Saut Strategy October 28th 2019
Comment of the Day

October 28 2019

Commentary by Eoin Treacy

Saut Strategy October 28th 2019

Eoin Treacy's view

Here is a link to the full report and here is a section from it:

Ladies and gents, when stocks ignore bad news that’s good news.  And that is what happened to a number of stocks last week as the bulls snorted “Caterpillar who?!”  Such examples were punctuated by one portfolio manager we spoke with who remains in 60% cash.  Indeed, last week was notable for the stock market’s ability to shake off several bear attacks.  Take Amazon (AMZN/$1761.33), the bears went after AMZN Friday morning to the tune of nearly 100-points, yet the stock closed lower by only some 20points.   The “beat rate” by sectors is worth a look (chart 2).  The rally by the SPX since the October 8, 2019 low (2892.68) is now at session 14.  As long-time readers of these missives know such upside skeins tend to last 17 – 25 session.  Some actually go 25 – 30 sessions, but it is rare to see one go for more than 30 sessions.

Yet it is not only the U.S. equity markets that are acting ebullient for the Stoxx 600 (Europe) has tagged new all-time highs despite the Gloomy Gus predictions of an impending recession (chart 1).  Solid earnings, and an appetite for risk assets, set the stage for the upside breakout.  And it wasn’t just the Stoxx 600 that is breaking out to the upside, but European bank stocks, autos, construction & materials, and European tech stocks are all at new all-time highs.  Not to be outdone, Swedish stocks are at new all-time highs and Spain has broken above a multi-year down-trend line.  Amazingly, despite the Brexit hoopla, the British Pound has strengthened again the U.S. dollar (chart 3).      

Deteriorating sentiment about how much of a drag on global growth the trade war has represented has been one of the primary reasons investors have stuck to cash over the last couple of years.
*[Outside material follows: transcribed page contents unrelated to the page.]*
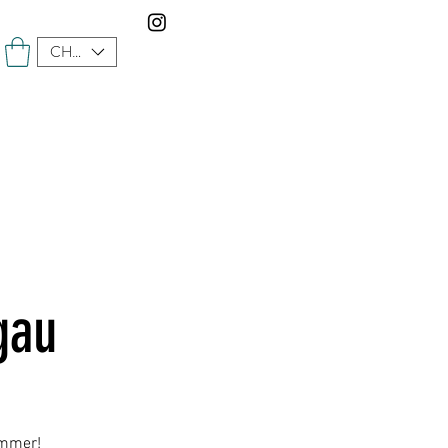
CHF (CHF)
gau
immer!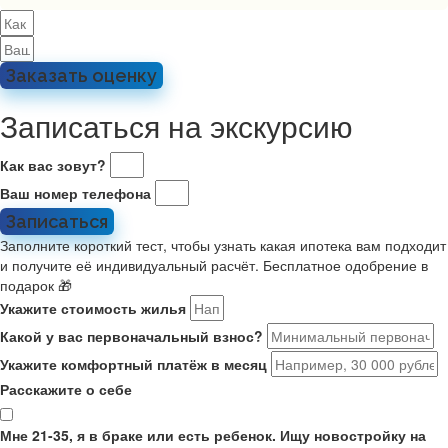
Заказать оценку
Записаться на экскурсию
Как вас зовут?
Ваш номер телефона
Записаться
Заполните короткий тест, чтобы узнать какая ипотека вам подходит
и получите её индивидуальный расчёт. Бесплатное одобрение в
подарок 🎁
Укажите стоимость жилья
Какой у вас первоначальный взнос?
Укажите комфортный платёж в месяц
Расскажите о себе
Мне 21-35, я в браке или есть ребенок. Ищу новостройку на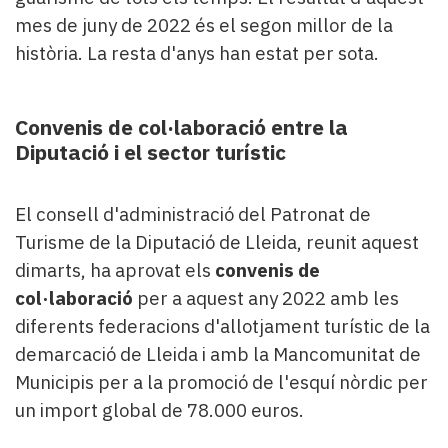
mes de juny de 2022 és el segon millor de la
història. La resta d'anys han estat per sota.
Convenis de col·laboració entre la
Diputació i el sector turístic
El consell d'administració del Patronat de
Turisme de la Diputació de Lleida, reunit aquest
dimarts, ha aprovat els
convenis de
col·laboració
per a aquest any 2022 amb les
diferents federacions d'allotjament turístic de la
demarcació de Lleida i amb la Mancomunitat de
Municipis per a la promoció de l'esquí nòrdic per
un import global de 78.000 euros.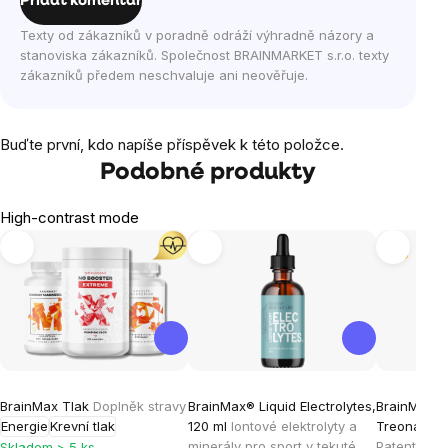
Přidat komentář
Texty od zákazníků v poradně odráží výhradně názory a
stanoviska zákazníků. Společnost BRAINMARKET s.r.o. texty
zákazníků předem neschvaluje ani neověřuje.
Buďte první, kdo napíše příspěvek k této položce.
Podobné produkty
High-contrast mode
Tip
BrainMax Tlak
Doplněk stravy
BrainMax® Liquid Electrolytes,
BrainMax M
Energie
Krevní tlak
120 ml
Iontové elektrolyty a
Treonát, 90
minerály pro sport v tekuté
Patentovan
Skladem > 5 ks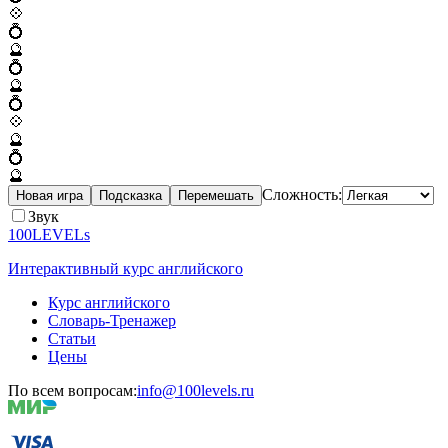
💠
💍
🔮
💍
🔮
💍
💠
🔮
💍
🔮
Сложность:
Новая игра
Подсказка
Перемешать
Звук
100LEVELs
Интерактивный курс английского
Курс английского
Словарь-Тренажер
Статьи
Цены
По всем вопросам:
info@100levels.ru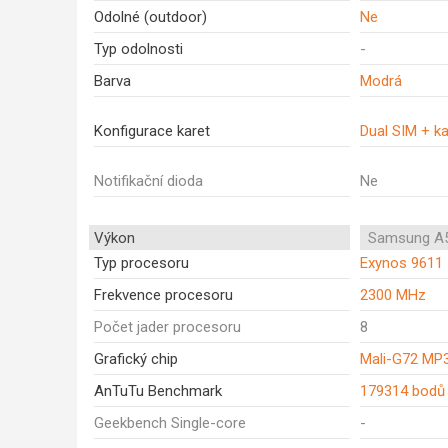
Odolné (outdoor)
Ne
Typ odolnosti
-
Barva
Modrá
Konfigurace karet
Dual SIM + ka
Notifikační dioda
Ne
Výkon
Samsung A5
Typ procesoru
Exynos 9611
Frekvence procesoru
2300 MHz
Počet jader procesoru
8
Grafický chip
Mali-G72 MP
AnTuTu Benchmark
179314 bodů
Geekbench Single-core
-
The volatility in the last quarter of 2018 and the even faster rebound unsettled a lot of investors with the result a wait and see attitude has been adopted. The big question they will now be raising is whether the breakout can be sustained before jumping back in.

The commonality of performance across the S&P500 and Nasdaq and the recent strength in the banking sector support the view that latest of three medium-term corrections in this decade long bull market will be resolved on the upside.
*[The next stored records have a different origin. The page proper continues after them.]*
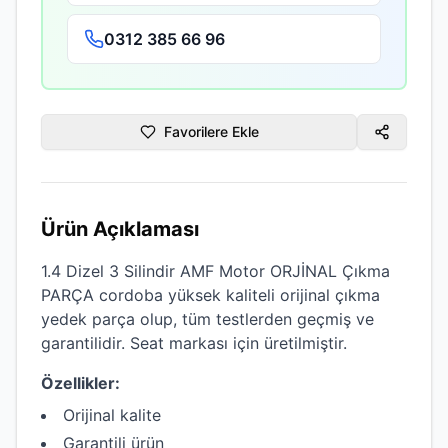
0312 385 66 96
Favorilere Ekle
Ürün Açıklaması
1.4 Dizel 3 Silindir AMF Motor ORJİNAL Çıkma
PARÇA cordoba
yüksek kaliteli
orijinal çıkma
yedek parça olup, tüm testlerden geçmiş ve
garantilidir.
Seat
markası için üretilmiştir.
Özellikler:
Orijinal kalite
Garantili ürün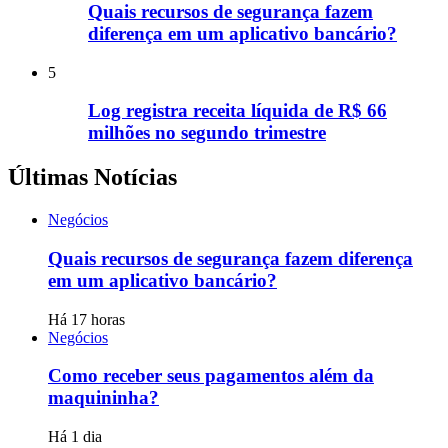
Quais recursos de segurança fazem
diferença em um aplicativo bancário?
5
Log registra receita líquida de R$ 66
milhões no segundo trimestre
Últimas Notícias
Negócios
Quais recursos de segurança fazem diferença
em um aplicativo bancário?
Há 17 horas
Negócios
Como receber seus pagamentos além da
maquininha?
Há 1 dia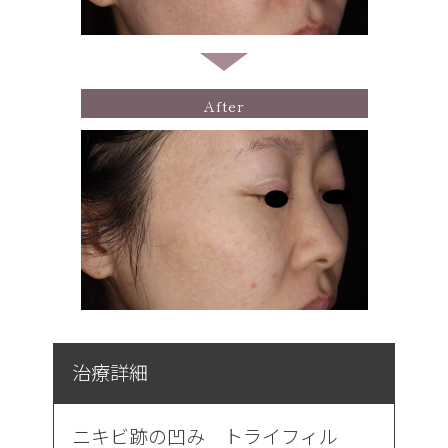
After
治療詳細
ニキビ跡の凹み トライフィル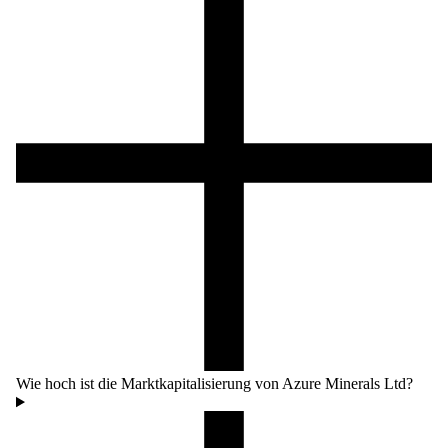
Wie hoch ist die Marktkapitalisierung von Azure Minerals Ltd?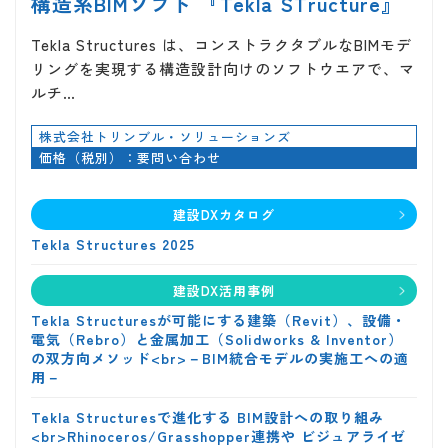
構造系BIMソフト 『Tekla STructure』
Tekla Structures は、コンストラクタブルなBIMモデ
リングを実現する構造設計向けのソフトウエアで、マ
ルチ…
株式会社トリンブル・ソリューションズ
価格（税別）：要問い合わせ
建設DXカタログ
Tekla Structures 2025
建設DX活用事例
Tekla Structuresが可能にする建築（Revit）、設備・
電気（Rebro）と金属加工（Solidworks & Inventor）
の双方向メソッド<br>－BIM統合モデルの実施工への適
用－
Tekla Structuresで進化する BIM設計への取り組み
<br>Rhinoceros/Grasshopper連携や ビジュアライゼ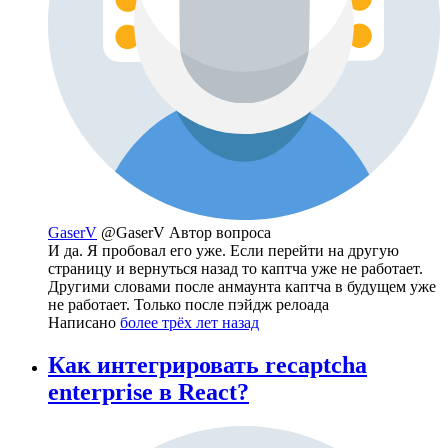
GaserV
@GaserV
Автор вопроса
И да. Я пробовал его уже. Если перейти на другую
страницу и вернуться назад то каптча уже не работает.
Другими словами после анмаунта каптча в будущем уже
не работает. Только после пэйдж релоада
Написано
более трёх лет назад
Как интегрировать recaptcha
enterprise в React?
One of the most notable consistency characteristics of this bull market has been the tendency of the 200-day MA of offer support during trending phases but the 1000-day MA to offer support during medium-term corrections. Each of the other medium-term corrections has seen the region of the previous high hold following the breakout so a sustained move below the 200-day MA would be required to question upside potential.

The fact that the Nikkei-225 has confirmed support in the region of the upper side of its long-term base and that the Europe STOXX 600 is one the cusp of completed a 19-year range are supportive of the view investors are both willing to further support momentum but are also looking at catch-up potential in other developed markets.